WHAT IS EXPECTED:
In the listing below, count every line that contains "format". Give nothing but the number.

GIVEN ENTRIES:
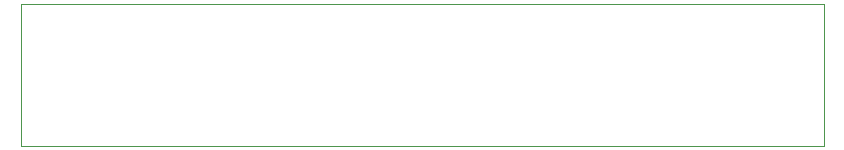
<source format=gbr>
%TF.GenerationSoftware,KiCad,Pcbnew,7.0.7*%
%TF.CreationDate,2023-10-02T21:32:42+02:00*%
%TF.ProjectId,circuitBreaker2.0,63697263-7569-4744-9272-65616b657232,rev?*%
%TF.SameCoordinates,Original*%
%TF.FileFunction,Profile,NP*%
%FSLAX46Y46*%
G04 Gerber Fmt 4.6, Leading zero omitted, Abs format (unit mm)*
G04 Created by KiCad (PCBNEW 7.0.7) date 2023-10-02 21:32:42*
%MOMM*%
%LPD*%
G01*
G04 APERTURE LIST*
%TA.AperFunction,Profile*%
%ADD10C,0.100000*%
%TD*%
G04 APERTURE END LIST*
D10*
X154000000Y-78000000D02*
X154000000Y-66000000D01*
X154000000Y-78000000D02*
X86000000Y-78000000D01*
X86000000Y-66000000D02*
X86000000Y-78000000D01*
X154000000Y-66000000D02*
X86000000Y-66000000D01*
M02*

</source>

WORKED SOLUTION:
2